It had snowed all week in Buffalo. Every god damn day. I was on my back on the couch recovering from a work-induced migraine. And found out Protean had republished “Fugue 35 | Overproduction / Reintegration” from my 2023 book, Fugue & Strike.

This was cool as hell. I respect Protean a lot. They’re an explicitly, out-and-out leftist publication. Not squishy left-ish. They’ve got a firm Marxist common-sense backbone. They rise to the moment. In response to the genocide of the U.S.-back colonial entity occupying Palestine, they’ve published a series of letters from Gaza and Fargo Nissim Tbahki’s blazing “Notes on Craft: Writing in the Hour of Genocide.” Also, the poetry is great. Case-in-point, Laura Jaramillo’s “Handedness” layered: “Always to work. I am a hammer broken / against work.” Goddamn. Yes.

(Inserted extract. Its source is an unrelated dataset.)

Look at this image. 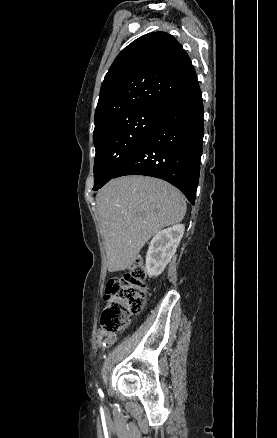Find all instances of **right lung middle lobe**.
I'll use <instances>...</instances> for the list:
<instances>
[{"mask_svg":"<svg viewBox=\"0 0 277 438\" xmlns=\"http://www.w3.org/2000/svg\"><path fill=\"white\" fill-rule=\"evenodd\" d=\"M160 109L114 115L95 123L96 148L94 188L103 186L141 146L152 129Z\"/></svg>","mask_w":277,"mask_h":438,"instance_id":"obj_1","label":"right lung middle lobe"}]
</instances>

It’s a small thing but I appreciate the succinct framing of the framing of my poem in their tweet: “[it] explores the ways in which wage labor drains the meaning from our social relations.” Explain a poem? Why not. This puts the poem into dialogue with concepts foundational to a transformative politics: the current regime of work sucks so bad it must change (and, if we follow that, the political economy that secures this regime of work and the capitalist social relations of production that organize this work and…). Or else we die on our feet or at our desk giving our life away—and keep working in that death, our life already gone, already taken, before it can ever reanimate us.

Yeah, I hate work, because it’s stealing me from you or you from whoever you desire. When C or I get home, we often hug desperately because now our life can begin again—for about 45 minutes—before our attention is on getting ready to work again.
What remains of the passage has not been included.